William Savitt, OpenAI’s lawyer, emphasized Thursday that no other AI company in the world relies on a nonprofit organization. “OpenAI remains a charity…stronger and more powerful than ever,” he said.
Despite OpenAI’s unique structure, it faces the pitfalls of any tech giant. In several lawsuits filed by ChatGPT users and their families, OpenAI has been accused of negligence and wrongful death for allegedly contributing to a suicide, drug overdose, mass shooting and other fatal incidents.
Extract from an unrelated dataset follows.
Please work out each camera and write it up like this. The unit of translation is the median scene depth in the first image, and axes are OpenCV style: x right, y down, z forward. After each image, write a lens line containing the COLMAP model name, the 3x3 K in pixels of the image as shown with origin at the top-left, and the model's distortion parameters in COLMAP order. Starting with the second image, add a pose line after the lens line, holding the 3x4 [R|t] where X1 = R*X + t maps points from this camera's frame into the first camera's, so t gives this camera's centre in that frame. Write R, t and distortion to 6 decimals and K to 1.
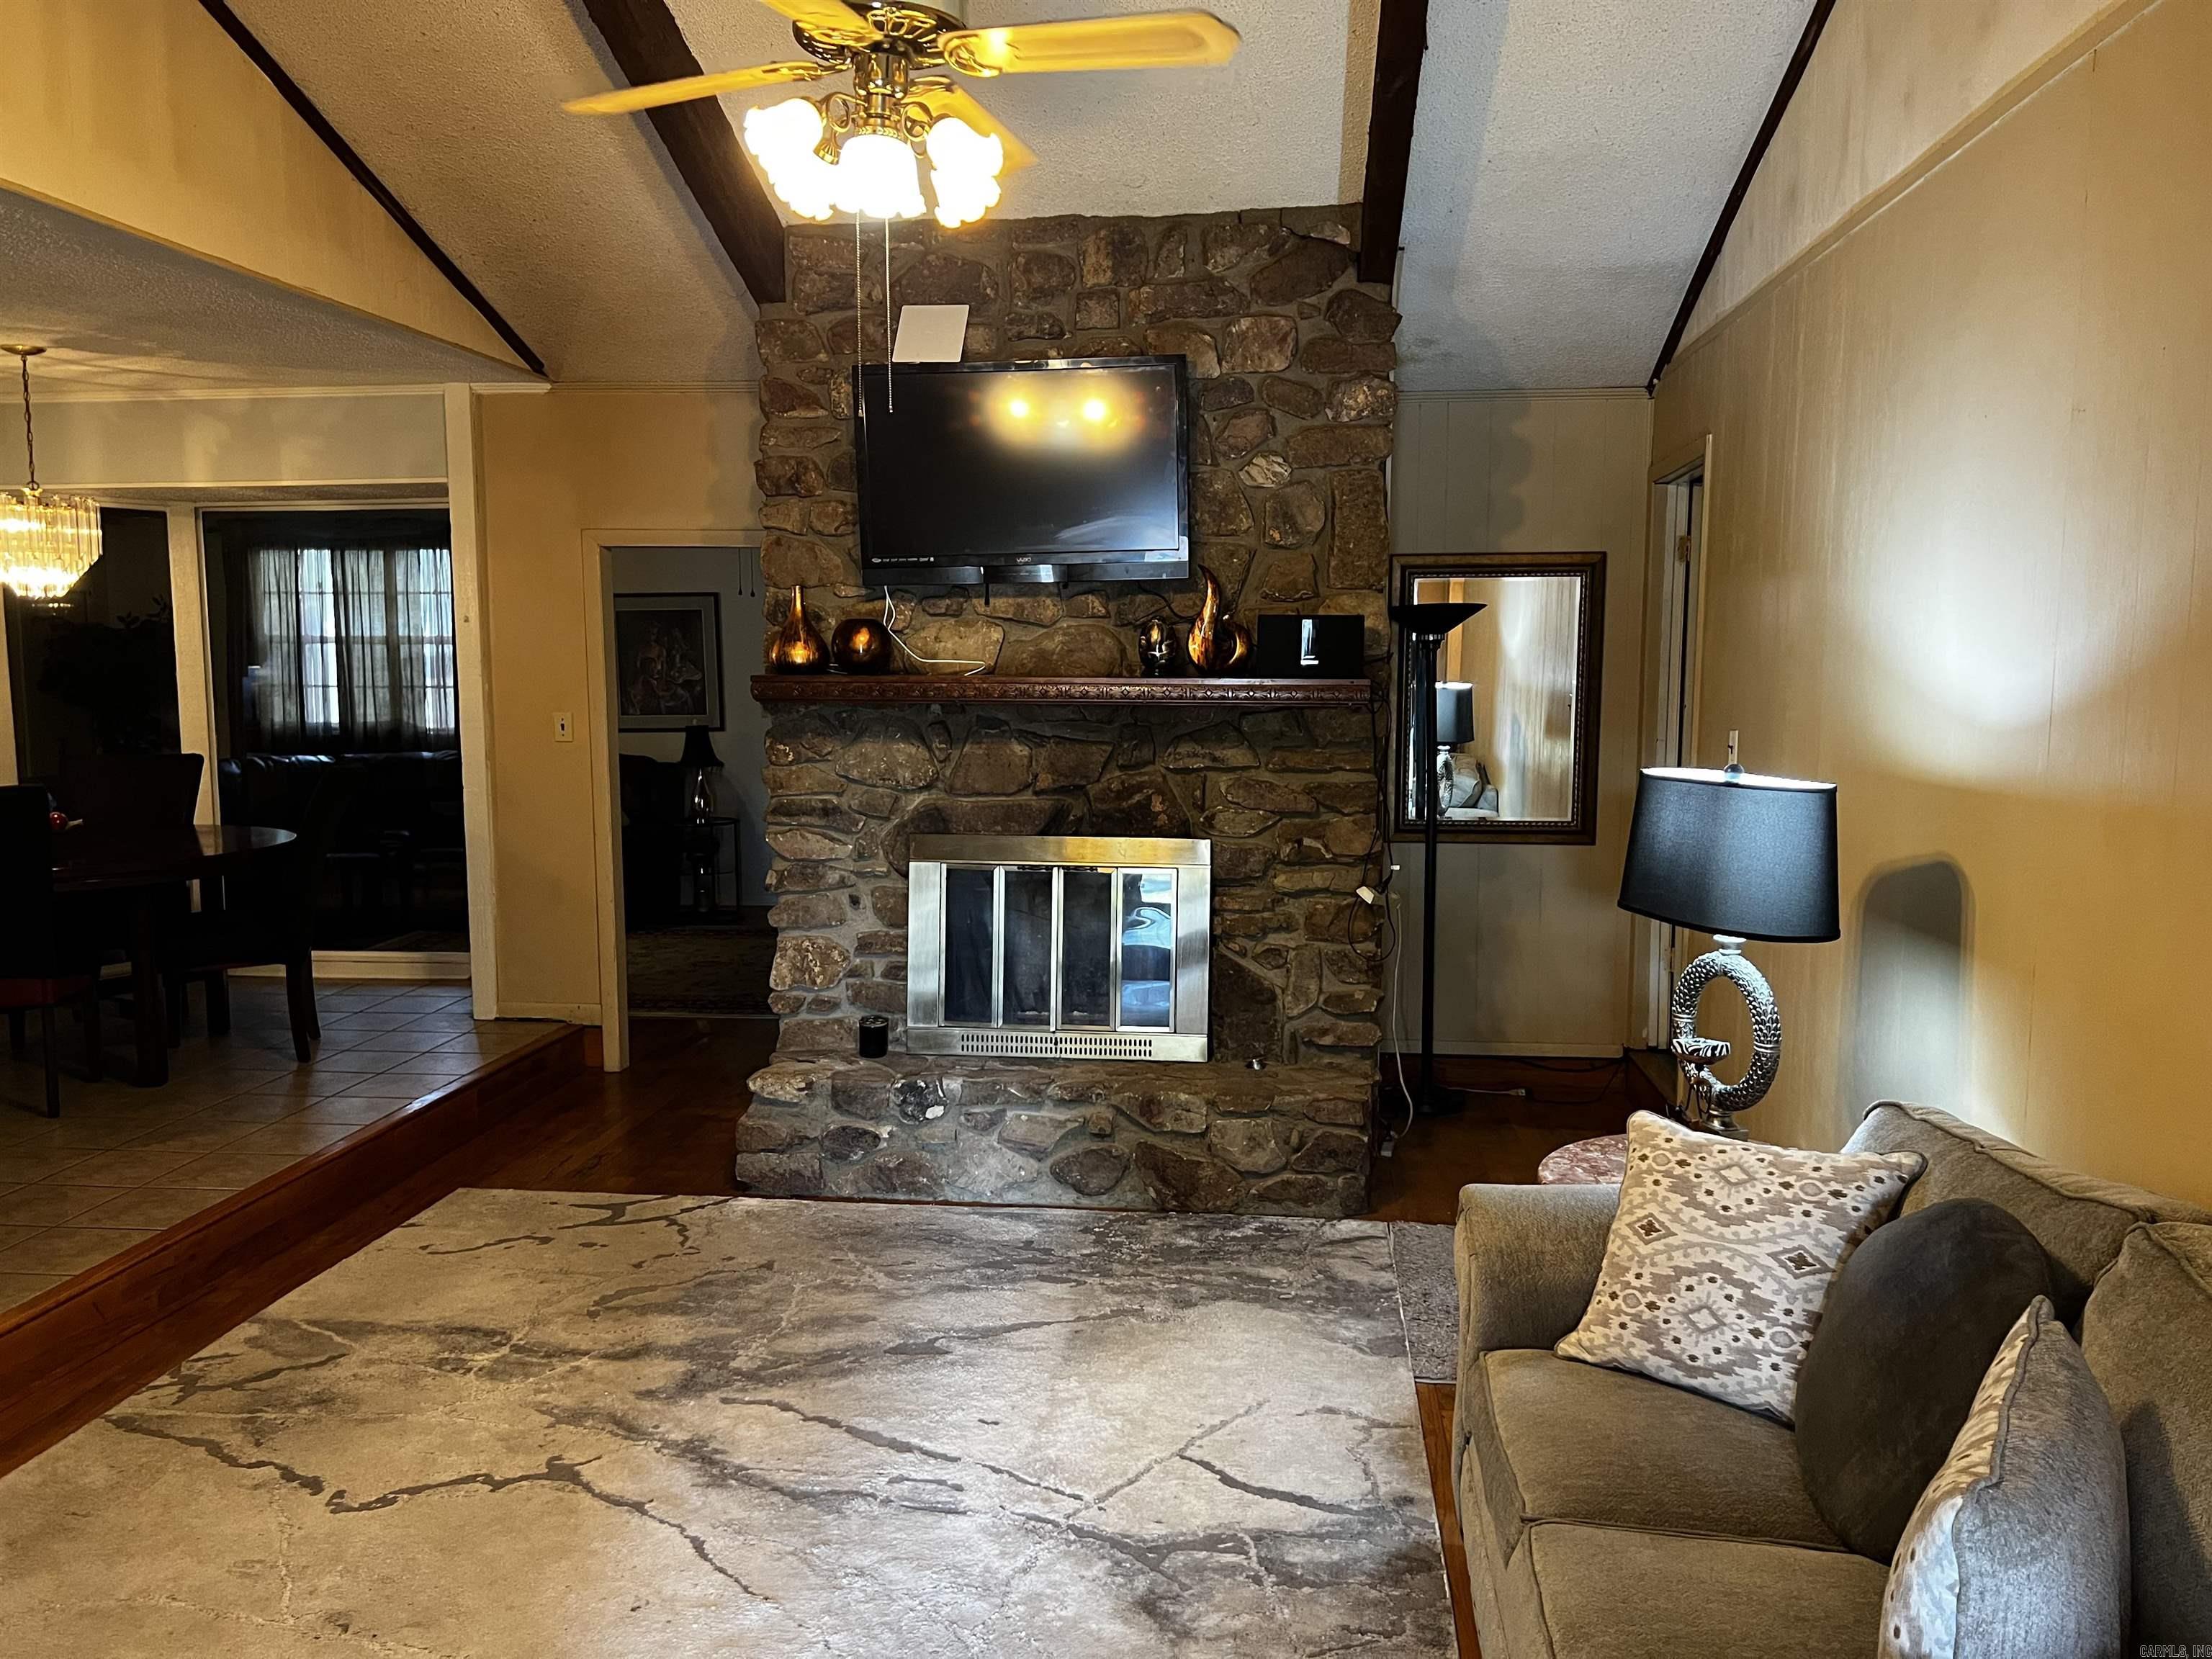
lens RADIAL K [[1661.2, 0, 1091.3], [0, 1661.2, 837.4], [0, 0, 1]] dist [0.059543, -0.061419]
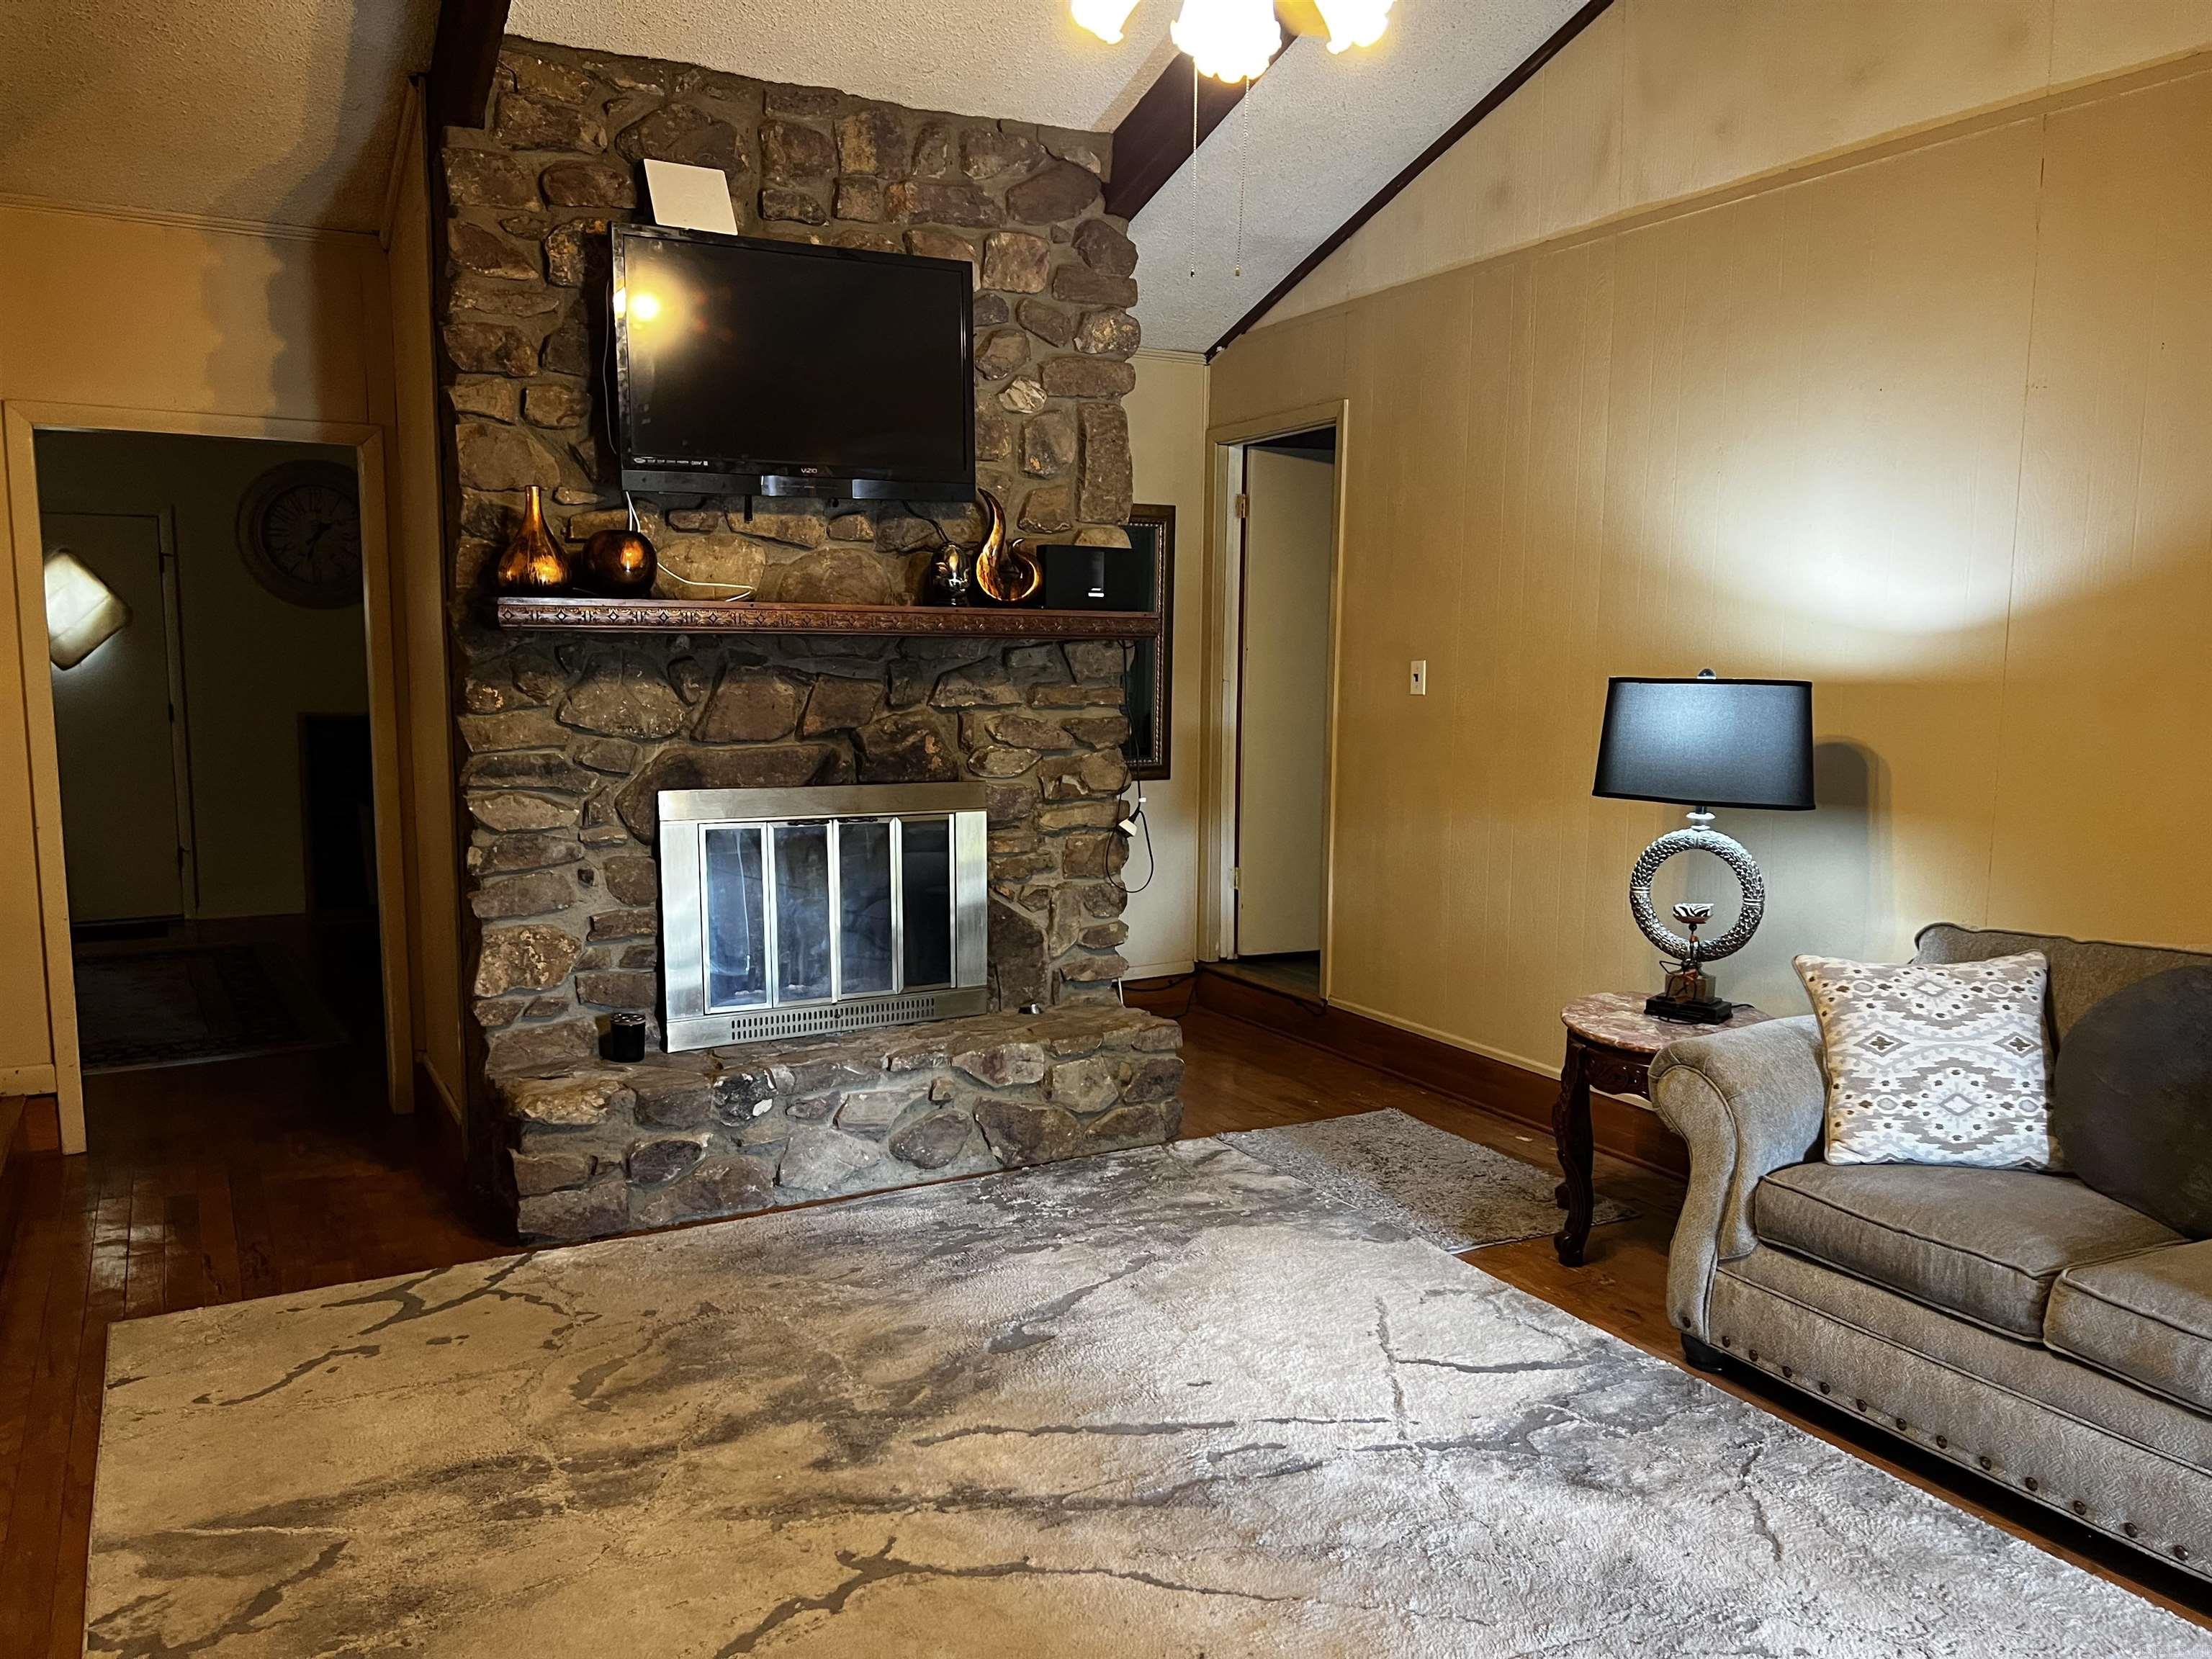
lens RADIAL K [[1661.2, 0, 1093.1], [0, 1661.2, 837.8], [0, 0, 1]] dist [0.059543, -0.061419]
pose [[0.814843, -0.065621, 0.575956, -0.448891], [0.059623, 0.997790, 0.029331, 0.010427], [-0.576608, 0.010440, 0.816954, 0.192696]]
Last month, OpenAI supported an Illinois bill that helping AI labs avoid liability if their models contribute to societal disasters (a rival, Anthropic, objected). Media companies sued OpenAI for copyright infringement. Current and former employees say OpenAI’s economic research unit transformed into a defense arm of the company.
OpenAI has defended its work, launching new initiatives to address the societal impacts of AI and introducing safeguards to mitigate the dangers of AI models. Google DeepMind, Meta and other competitors face many of the same allegations. In fact, OpenAI is increasingly difficult to distinguish from profitable publicly traded companies as it continues to chase ever higher valuations. The nonprofit once burnished OpenAI’s public image, but Musk vs. Altman seems to have removed all but the last of the shine.